RMO No. 24-2025 - 8box Solutions Inc.

REVENUE MEMORANDUM ORDER NO. 24-2025 issued on issued on May 7, 2025 prescribes the policies, guidelines and procedures on the implementation and use of personal device/s.

The BIR will implement Bring Your Own Device (BYOD) strategy to allow employees and other authorized third parties to use their personal devices for work-related activities offering more convenience, flexibility, and productivity.

The following persons shall be allowed to use personal device/s:

Employees
Consultants/Contractor/Service Provider
Partner government agencies, and
Other Third Parties except those accessing BIR network for one-day presentation purposes only

The following personal device/s shall be allowed to be connected to the BIR
network/resources:

Laptop
Smartphone/tablet
Desktop Computer
Printer (applicable only if allocation of printer by Property Division is insufficient)

BYOD users shall strictly abide by the policies and guidelines on Revised Information and Communications Technology (ICT) Security Policy (RMO No. 15 2014), Republic Act No. 10173 (Data Privacy Act of 2012) and Acceptable Use Policy (AUP).
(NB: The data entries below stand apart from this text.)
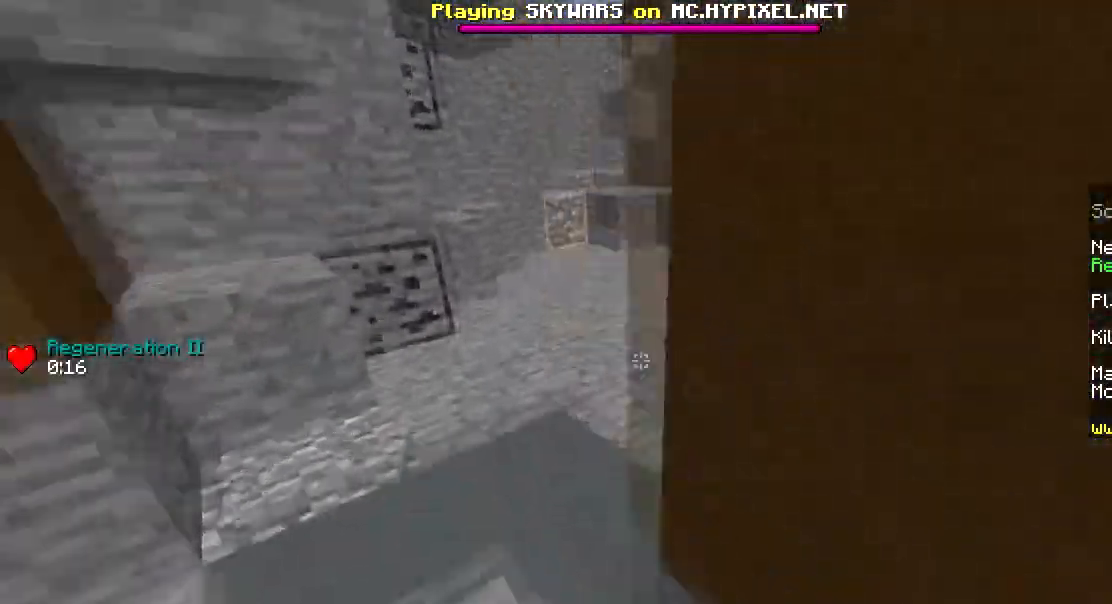
{"keys": ["w"], "mouse": [], "events": [[150, "a", "up"], [234, "mouse_right", "down"], [334, "mouse_left", "down"], [351, "mouse_right", "up"], [467, "mouse_left", "up"]]}
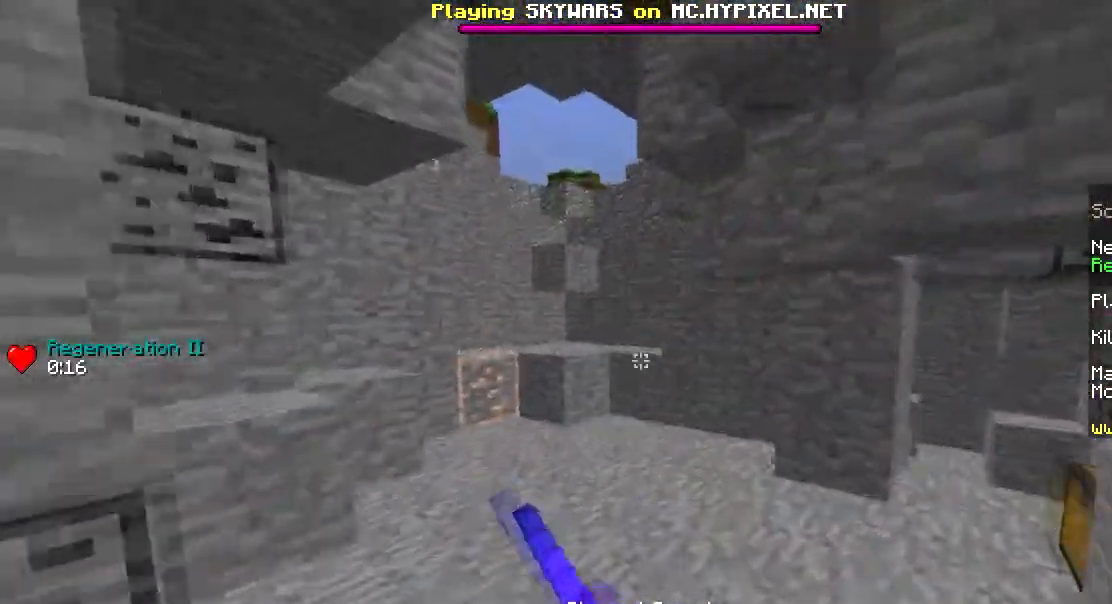
{"keys": ["w"], "mouse": [], "events": []}
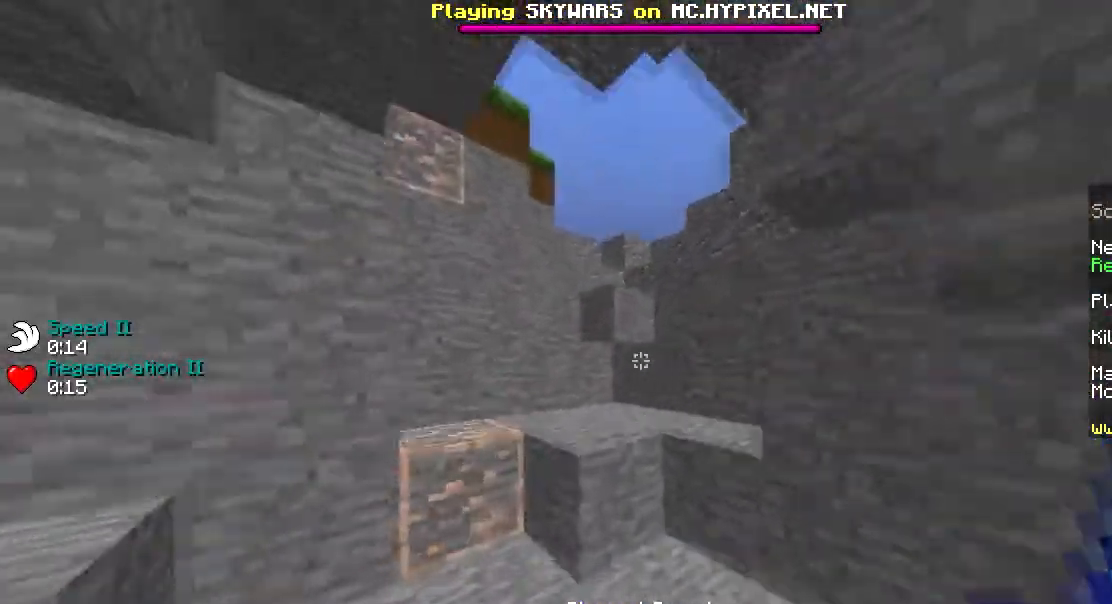
{"keys": ["a", "w"], "mouse": [], "events": [[250, "a", "down"]]}
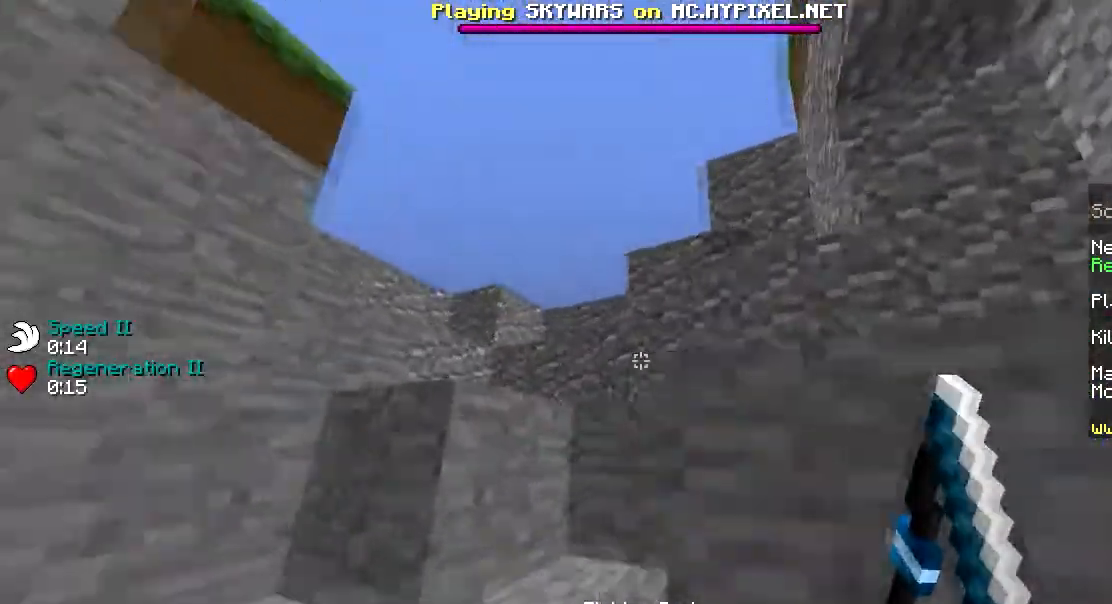
{"keys": ["a", "w"], "mouse": ["right"], "events": [[100, "w", "up"], [500, "mouse_right", "down"], [500, "w", "down"]]}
BIR employees and contractors must undergo Information Security Awareness and Data Privacy Act briefings in order to register and use their personal devices.

Users who need to connect their personal device/s to the BIR’s internet shall register their devices and comply to this issuance before requesting and be given access to the internet using their personal devices. ISG personnel shall be allowed to access/inspect registered personal device/s and conduct vulnerability assessment (VA). However, employees accessing BIR network (WiFi) using smartphone/tablet shall not undergo VA.

BYOD Users shall ensure that updates are regularly applied to the operating system and primary applications, such as email client, web browser and security software. They shall also ensure that personal and BIR-related files/application systems are encrypted and separated from one another.

BYOD Users shall secure the device/s to prevent sensitive data from being lost or compromised and shall be fully liable for the loss of BIR data stored therein. BIR shall not be responsible for the loss of the registered device/s.

In case of lost or stolen device/s, users shall report to authorized BIR personnel within 24 hours. They shall also handle other issues not related to BIR network/resources. Removal/deletion of work-related data prior to disposal/pullout of the registered device shall be ensured by BYOD users.

The guidelines on the implementation of BYOD as well as the roles and responsibilities of the concerned offices are specified in the Order.